Grazie a Lei per il dialogo. Buona digestione dell'uovo, e distinti saluti,

Anonimo ha detto...

Salve a tutti,
si sono d'accordo caro Anonimo, bisogna stare molto molto attenti a non perdersi nel 'filosofare' spinto e poco pragmatico anche se ogni tanto è bello 'farfugliare'!
Il contatto con la realtà è molto utile, indispensabile, sopprattutto in questo periodo storico dove la cosa più pragmatica è la 'Borsa'.

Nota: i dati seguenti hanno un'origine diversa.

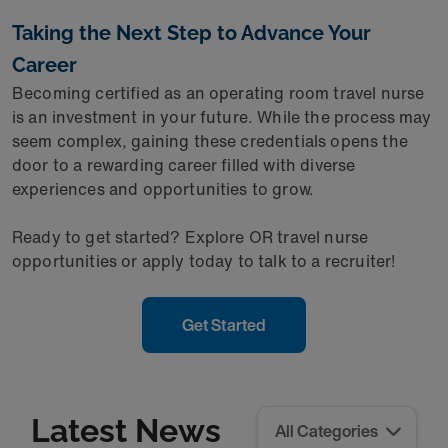
Taking the Next Step to Advance Your
Career
Becoming certified as an operating room travel nurse
is an investment in your future. While the process may
seem complex, gaining these credentials opens the
door to a rewarding career filled with diverse
experiences and opportunities to grow.
Ready to get started? Explore OR travel nurse
opportunities or apply today to talk to a recruiter!
Get Started
Latest News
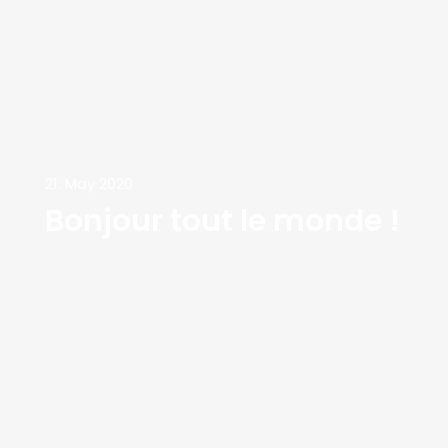
21. May 2020
Bonjour tout le monde !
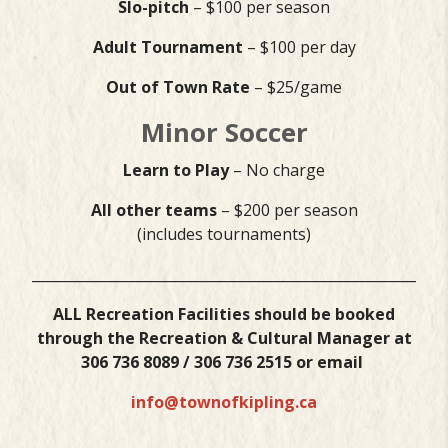
Slo-pitch
– $100 per season
Adult Tournament
– $100 per day
Out of Town Rate
– $25/game
Minor Soccer
Learn to Play
– No charge
All other teams
– $200 per season
(includes tournaments)
___________________________________________________________
ALL Recreation Facilities should be booked
through the Recreation & Cultural Manager at
306 736 8089 / 306 736 2515 or email
info@townofkipling.ca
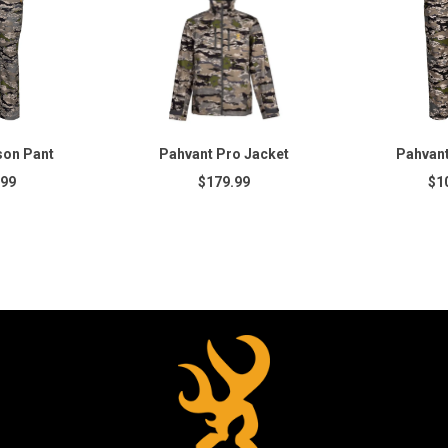
son Pant
Pahvant Pro Jacket
Pahvant
.99
$179.99
$1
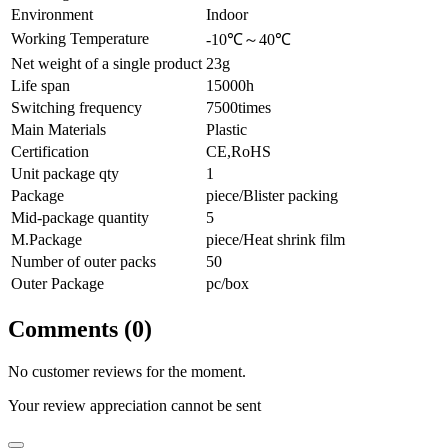
Environment
Indoor
Working Temperature
-10℃～40℃
Net weight of a single product
23g
Life span
15000h
Switching frequency
7500times
Main Materials
Plastic
Certification
CE,RoHS
Unit package qty
1
Package
piece/Blister packing
Mid-package quantity
5
M.Package
piece/Heat shrink film
Number of outer packs
50
Outer Package
pc/box
Comments (0)
No customer reviews for the moment.
Your review appreciation cannot be sent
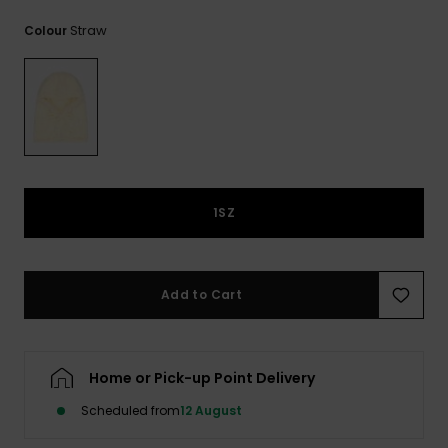
View
the
Straw
Colour
FAQ
1SZ
Add to Cart
Home or Pick-up Point Delivery
Scheduled from
12 August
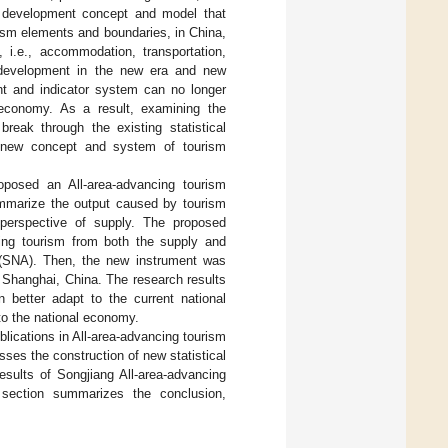
ted development concept and model that
urism elements and boundaries, in China,
 i.e., accommodation, transportation,
m development in the new era and new
ent and indicator system can no longer
al economy. As a result, examining the
break through the existing statistical
e new concept and system of tourism
oposed an All-area-advancing tourism
summarize the output caused by tourism
 perspective of supply. The proposed
ncing tourism from both the supply and
 (SNA). Then, the new instrument was
, Shanghai, China. The research results
n better adapt to the current national
to the national economy.
lications in All-area-advancing tourism
ses the construction of new statistical
esults of Songjiang All-area-advancing
 section summarizes the conclusion,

Citando testualmente il Sig. Rigobaldo:

'Ci serve un'attenzione continua sul linguaggio, una presa di coscienza, un'attenzione ai contenuti e alle strutture.'

Credo che la cosa importante sia proprio questa, avere un momento di riflessione su ciò che utilizziamo quotidianamente, su ciò che osserviamo ma soprattutto su se stessi.
Poi se uno vuole tirare in ballo un uovo o mobilitare l'intero universo poco importa!
Cordiali Saluti
Il Signor A.

Anonimo ha detto...

Trovo particolarmente stimolante questo intenso scambio di idee che ci dimostra quanto la parola liberata dalle ideologie possa essere creativa, ma soprattutto quanto essa nasca, maturi,cresca come relazione all'altro, come "ponte", un concetto faro del nostro caro Boris Porena, tra le persone, tra le idee, tra le culture, tra le cose ... Forse le parole non sono le cose stesse, ma il prodotto dell'energia che si sprigiona da esse non appena si incontrano, si scontrano, si uniscono, si separano...
La parola è il primo dei "diritti umani" che si festeggiano oggi!